Biographical Information
Dr. Jetsumon Sattabongkot Prachumsri was awarded her MS in Microbiology (1986) and PhD in Biology (1996) by Mahidol University, Bangkok, Thailand. She started her malaria research at the US Army Medical Component, Armed Forces Research Institute of Medical Sciences (AFRIMS), in Bangkok, Thailand, as supervisor of the Laboratory Science Section, Entomology Department, in 1985. She worked at AFRIMS for over 26 years before moving to Mahidol University in March 2011, to establish the Malaria Center of Excellence at the Faculty of Tropical Medicine. She served as Deputy Dean for Research at the Faculty during the period 2012-2016, and due in large part to her efforts during this period, the Faculty achieved a rapid and impressive increase in research activity, publication, and international sponsored research projects. Dr. Prachumsri's research has focused on malaria transmission and biology. Her laboratory identified the second type of P. vivax using ELISA against circumsporozoite protein, which was a vaccine candidate in 1989. This finding impacted upon the P. vivax vaccine-development program at that time, which was focused on only one type of CSP. To support the malaria drug development program, she established a new human cell line, HC04, which can support both P. falciparum and P. vivax liver-stage development. The cell line, invented by Dr. Prachumsri and her team, was patented for its unique characteristics in 2006.

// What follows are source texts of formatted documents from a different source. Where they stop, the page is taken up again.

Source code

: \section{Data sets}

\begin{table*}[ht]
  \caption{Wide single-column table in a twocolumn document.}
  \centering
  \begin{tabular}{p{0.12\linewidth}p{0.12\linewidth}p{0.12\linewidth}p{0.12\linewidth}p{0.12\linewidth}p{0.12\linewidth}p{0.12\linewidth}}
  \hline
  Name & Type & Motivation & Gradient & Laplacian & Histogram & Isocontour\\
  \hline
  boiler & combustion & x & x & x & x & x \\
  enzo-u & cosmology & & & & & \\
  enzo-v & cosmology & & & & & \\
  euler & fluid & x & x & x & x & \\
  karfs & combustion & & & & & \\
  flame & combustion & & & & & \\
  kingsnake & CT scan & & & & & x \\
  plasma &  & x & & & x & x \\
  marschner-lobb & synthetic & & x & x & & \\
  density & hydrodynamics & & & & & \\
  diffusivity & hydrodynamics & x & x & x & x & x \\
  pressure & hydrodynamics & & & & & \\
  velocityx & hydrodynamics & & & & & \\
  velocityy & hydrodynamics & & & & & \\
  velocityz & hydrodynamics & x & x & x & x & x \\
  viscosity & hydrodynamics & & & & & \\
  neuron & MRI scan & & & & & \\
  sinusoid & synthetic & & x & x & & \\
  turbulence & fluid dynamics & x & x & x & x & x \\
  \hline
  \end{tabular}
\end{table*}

Dr. Prachumsri has led a team of researchers with experience in malaria epidemiology, malaria diagnosis by microscopy, in-vitro culture of different stages of human malaria, and studies of gametocyte and mosquito stages of human malaria. Her team is one of a few groups in the world that consistently work on the P. vivax parasite, which cannot easily be cultured continuously in vitro. Her team has participated in several consortia working on P. vivax as the selected reference laboratory and the only laboratory that constantly evaluates the efficacy of transmission-blocking vaccine candidates against P. vivax isolates from humans. Her unique capacity to do research on P. vivax biology, especially at the transmission stages, including gametocytes and sporogonic development in mosquito vectors, and with the collaboration of many research teams, has contributed to research in P. vivaxand other human malaria. Dr. Prachumsri was a co-investigator for the first P. vivax human challenge study at the US Army laboratory. She established the protocol to infect Anopheles dirus with P. vivax parasites collected from Thai patients and transportation of the infected mosquitoes from Bangkok to USA via courier. This capability enables US scientists to evaluate new vaccine candidates and drugs against liver-stage P. vivax, while in-vitro culture of the parasite's blood stage remains problematic. Dr. Prachumsri has authored/co-authored over 200 publications listed under Sattabongkot J and Prachumsri J. She is the PI and Co-investigator in many malaria studies in Thailand, the Asian region, and further afield. Currently, her studies are being supported by US-DoD USAMRAA, US DHHS/NIH/NIAID, BMGF, MMV, and the Korean NIH, as well as domestic Thai research funding support.